河津桜
水俣の桜はとても早い。
河津桜という早咲きの桜だ。私の家にも河津桜が一本あり、すでに見頃だ。
大学時代から十数年間水俣に通って撮影していた。
覚えたのは見えない世界をどう写すかであった。貴重な気づきであった。
ユージンスミスの撮った水俣の世界なのかと思い赴くと、ただ美しい景色ばかり。チッソ工場の堀だけが悪臭を放つが、その他は平穏な風景であった。
袋の丘の上にろうそくの原料となるハゼノキが多くあった。独特な美しい景色を私は好んで何度も撮影した。どこを探してもスミスの景色はなかった。水俣湾もまた干拓工事が終わりに近かった。恋路島を見てはどう撮影していいか悩み、黄昏ていた。
ある夏、私はハッセルブラッド一台と、フイルム500本をもって大阪から撮影に臨んだ。
結果は何を現像しても私の思う世界が写っていない。半分現像を終え、残る250本を捨てた。
なぜなんだ。
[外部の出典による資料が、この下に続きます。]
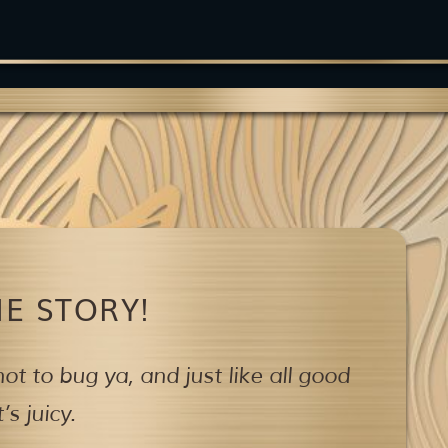
E STORY!
ot to bug ya,
and just like all good
s juicy.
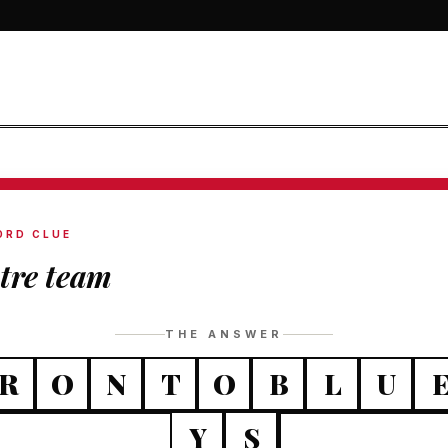
ORD CLUE
tre team
THE ANSWER
R
O
N
T
O
B
L
U
Y
S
あらゆる方法論を使っても、現場で見えていないものは写せないのか、と落胆し悩んでいた。
そこから私の探求の旅が始まる。
見えない世界を写すんだと。
今では幾つかの方法論を体得しているが、写真の歴史は常に見えない世界を見えるようにして来たと私は思う。
まだまだ終わらない学びの旅が新たに始まるんだな。